That elite, a traditionally corrupting force in Haitian politics, has the power to bring down the government.

The government owns some land but not enough, Bellerive said in an interview Thursday, meaning he has no choice but to take over private terrain.

He would not say how much land will be appropriated.

A report posted at the Web site of the International Organization for Migration on Friday said a minimum of 1,112 acres of flat, nonfloodplain land is needed to settle 100,000 displaced people and Haiti’s government has identified only 47 acres.

The Jan. 12 quake left 1.2 million homeless, roughly half of them in Port-au-Prince, meaning the government would need to find a total of at least 6,672 acres for quake survivors in the capital, where about a third of Haiti’s nearly 10 million people are concentrated along with the government and almost all industry.

Bernard Fils-Aime, a businessman, property owner and president of the American Chamber of Commerce in Haiti, said he was not aware of anyone in the business community being approached by the government about land. He said the issue would need to be treated cautiously.

“Land is one of our very scarce resources and an issue that has underlined many political conflicts in Haiti since independence,” Fils-Aime said. He said he was sure the issue could be negotiated amicably but warned: “You don’t want to create more conflict.”

Aid agencies have criticized the government for dragging its feet on the thorny land issue as relief agencies work against the clock to find temporary settlements for the homeless before the spring rainy season.

Human Rights Watch said Friday that “there is little evidence that meaningful efforts have been made to negotiate the land acquisition and secure proper land titles. It is essential that this be given priority” and that any appropriations “be done in a non-arbitrary and non-discriminatory manner.”

The relief agency Oxfam International warned last week that “The temporary camps where people have congregated are fast becoming overcrowded slums.”

“The government … needs to clarify whether there is government land available or if it needs to confiscate private land instead. These decisions need to be taken quickly.”

The Haitian government has seemed to operate on a slower timetable.
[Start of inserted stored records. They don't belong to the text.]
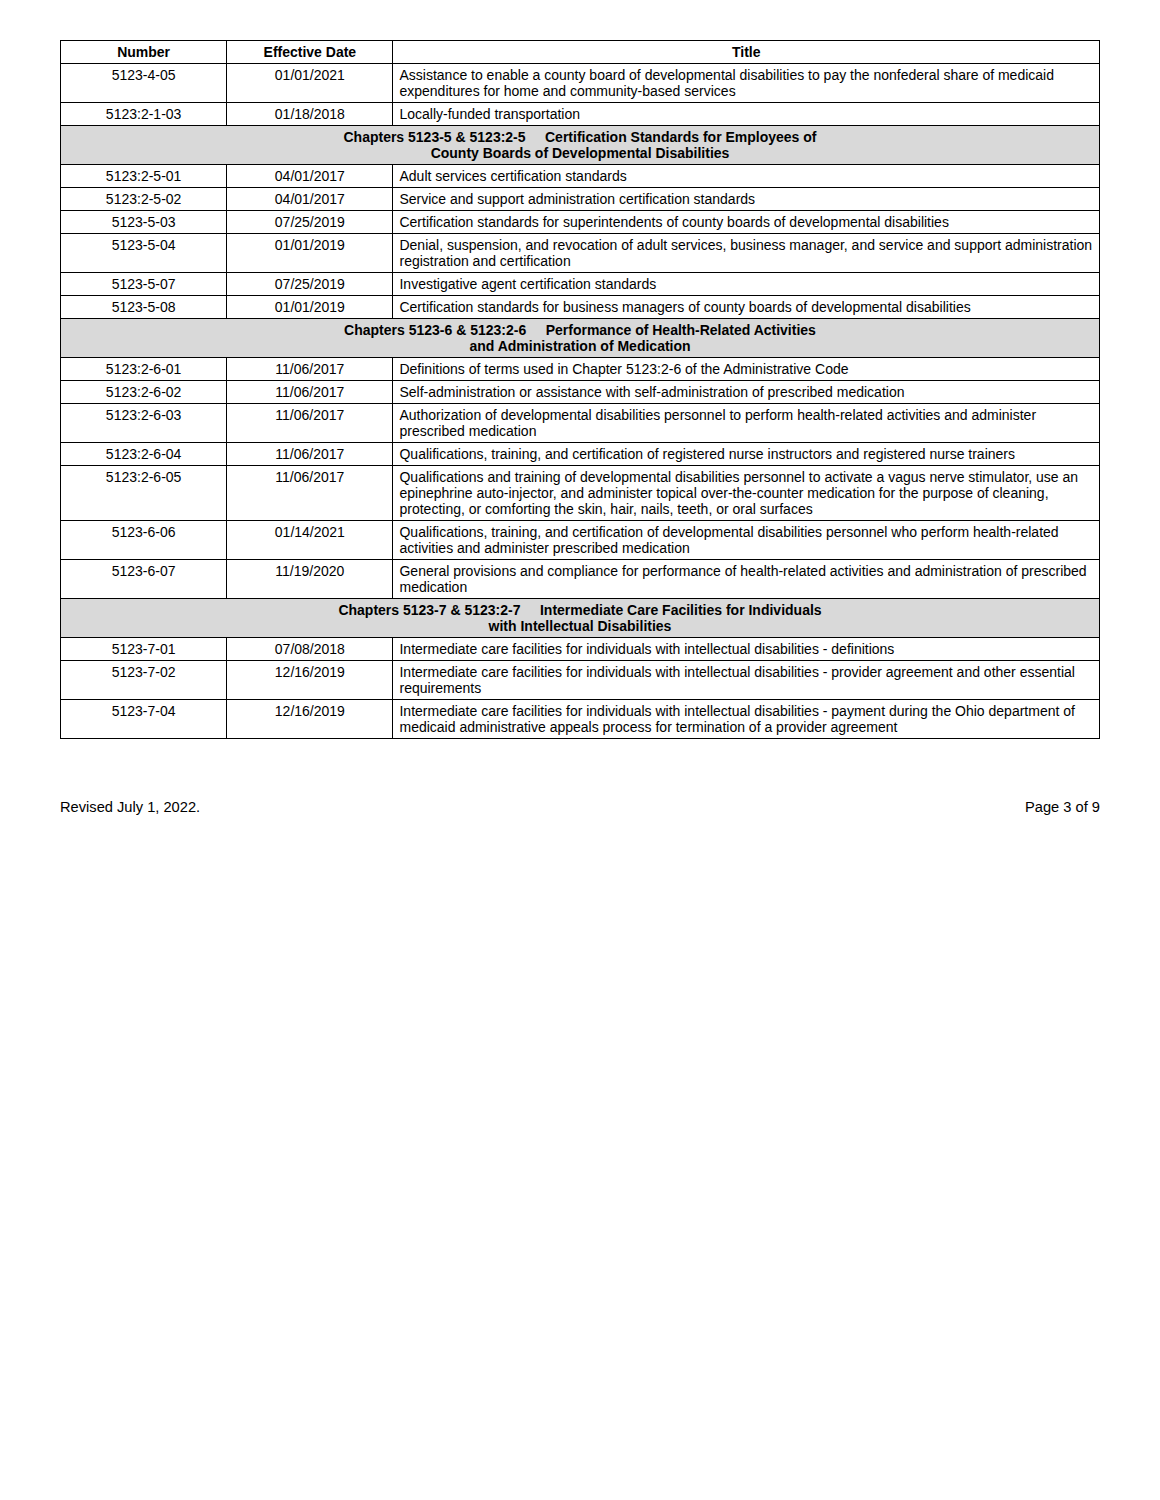| Number | Effective Date | Title |
| --- | --- | --- |
| 5123-4-05 | 01/01/2021 | Assistance to enable a county board of developmental disabilities to pay the nonfederal share of medicaid expenditures for home and community-based services |
| 5123:2-1-03 | 01/18/2018 | Locally-funded transportation |
| Chapters 5123-5 & 5123:2-5 Certification Standards for Employees of County Boards of Developmental Disabilities |
| 5123:2-5-01 | 04/01/2017 | Adult services certification standards |
| 5123:2-5-02 | 04/01/2017 | Service and support administration certification standards |
| 5123-5-03 | 07/25/2019 | Certification standards for superintendents of county boards of developmental disabilities |
| 5123-5-04 | 01/01/2019 | Denial, suspension, and revocation of adult services, business manager, and service and support administration registration and certification |
| 5123-5-07 | 07/25/2019 | Investigative agent certification standards |
| 5123-5-08 | 01/01/2019 | Certification standards for business managers of county boards of developmental disabilities |
| Chapters 5123-6 & 5123:2-6 Performance of Health-Related Activities and Administration of Medication |
| 5123:2-6-01 | 11/06/2017 | Definitions of terms used in Chapter 5123:2-6 of the Administrative Code |
| 5123:2-6-02 | 11/06/2017 | Self-administration or assistance with self-administration of prescribed medication |
| 5123:2-6-03 | 11/06/2017 | Authorization of developmental disabilities personnel to perform health-related activities and administer prescribed medication |
| 5123:2-6-04 | 11/06/2017 | Qualifications, training, and certification of registered nurse instructors and registered nurse trainers |
| 5123:2-6-05 | 11/06/2017 | Qualifications and training of developmental disabilities personnel to activate a vagus nerve stimulator, use an epinephrine auto-injector, and administer topical over-the-counter medication for the purpose of cleaning, protecting, or comforting the skin, hair, nails, teeth, or oral surfaces |
| 5123-6-06 | 01/14/2021 | Qualifications, training, and certification of developmental disabilities personnel who perform health-related activities and administer prescribed medication |
| 5123-6-07 | 11/19/2020 | General provisions and compliance for performance of health-related activities and administration of prescribed medication |
| Chapters 5123-7 & 5123:2-7 Intermediate Care Facilities for Individuals with Intellectual Disabilities |
| 5123-7-01 | 07/08/2018 | Intermediate care facilities for individuals with intellectual disabilities - definitions |
| 5123-7-02 | 12/16/2019 | Intermediate care facilities for individuals with intellectual disabilities - provider agreement and other essential requirements |
| 5123-7-04 | 12/16/2019 | Intermediate care facilities for individuals with intellectual disabilities - payment during the Ohio department of medicaid administrative appeals process for termination of a provider agreement |
Revised July 1, 2022. Page 3 of 9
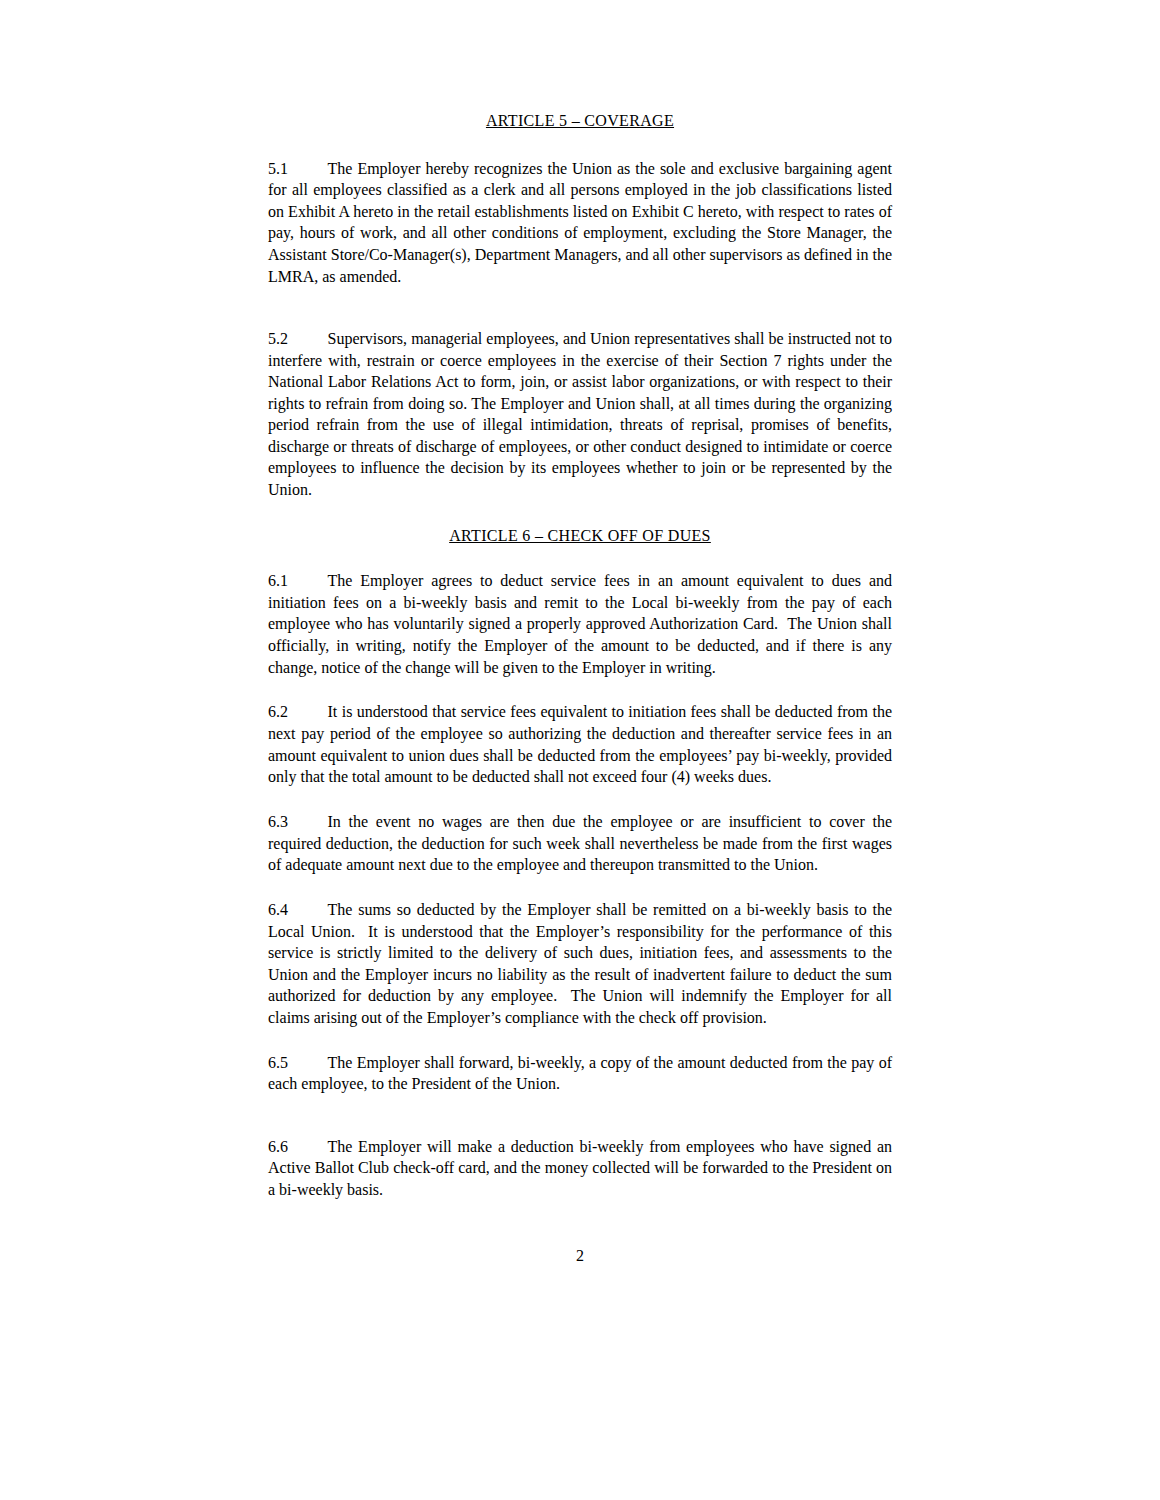ARTICLE 5 – COVERAGE
5.1 The Employer hereby recognizes the Union as the sole and exclusive bargaining agent for all employees classified as a clerk and all persons employed in the job classifications listed on Exhibit A hereto in the retail establishments listed on Exhibit C hereto, with respect to rates of pay, hours of work, and all other conditions of employment, excluding the Store Manager, the Assistant Store/Co-Manager(s), Department Managers, and all other supervisors as defined in the LMRA, as amended.
5.2 Supervisors, managerial employees, and Union representatives shall be instructed not to interfere with, restrain or coerce employees in the exercise of their Section 7 rights under the National Labor Relations Act to form, join, or assist labor organizations, or with respect to their rights to refrain from doing so. The Employer and Union shall, at all times during the organizing period refrain from the use of illegal intimidation, threats of reprisal, promises of benefits, discharge or threats of discharge of employees, or other conduct designed to intimidate or coerce employees to influence the decision by its employees whether to join or be represented by the Union.
ARTICLE 6 – CHECK OFF OF DUES
6.1 The Employer agrees to deduct service fees in an amount equivalent to dues and initiation fees on a bi-weekly basis and remit to the Local bi-weekly from the pay of each employee who has voluntarily signed a properly approved Authorization Card. The Union shall officially, in writing, notify the Employer of the amount to be deducted, and if there is any change, notice of the change will be given to the Employer in writing.
6.2 It is understood that service fees equivalent to initiation fees shall be deducted from the next pay period of the employee so authorizing the deduction and thereafter service fees in an amount equivalent to union dues shall be deducted from the employees’ pay bi-weekly, provided only that the total amount to be deducted shall not exceed four (4) weeks dues.
6.3 In the event no wages are then due the employee or are insufficient to cover the required deduction, the deduction for such week shall nevertheless be made from the first wages of adequate amount next due to the employee and thereupon transmitted to the Union.
6.4 The sums so deducted by the Employer shall be remitted on a bi-weekly basis to the Local Union. It is understood that the Employer’s responsibility for the performance of this service is strictly limited to the delivery of such dues, initiation fees, and assessments to the Union and the Employer incurs no liability as the result of inadvertent failure to deduct the sum authorized for deduction by any employee. The Union will indemnify the Employer for all claims arising out of the Employer’s compliance with the check off provision.
6.5 The Employer shall forward, bi-weekly, a copy of the amount deducted from the pay of each employee, to the President of the Union.
6.6 The Employer will make a deduction bi-weekly from employees who have signed an Active Ballot Club check-off card, and the money collected will be forwarded to the President on a bi-weekly basis.
2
On Friday, the economist leading a government emergency commission on shelter held a news conference, saying government panels will make decisions in three to four weeks, and that the homes will be built in five or six months.

In the meantime, Charles Clermont said, people in the private sector have offered to build 20,000 to 30,000 temporary homes on private land and, presumably, sell them to the government.

Impromptu camps have sprung up on every bit of available land — school and university grounds, public gardens, a golf course, the central Champ de Mars plaza or simply on sidewalks. But the camps, many made of little more than bed sheets propped up by sticks, have little sanitation, and early sporadic downpours already are adding to the misery of their residents.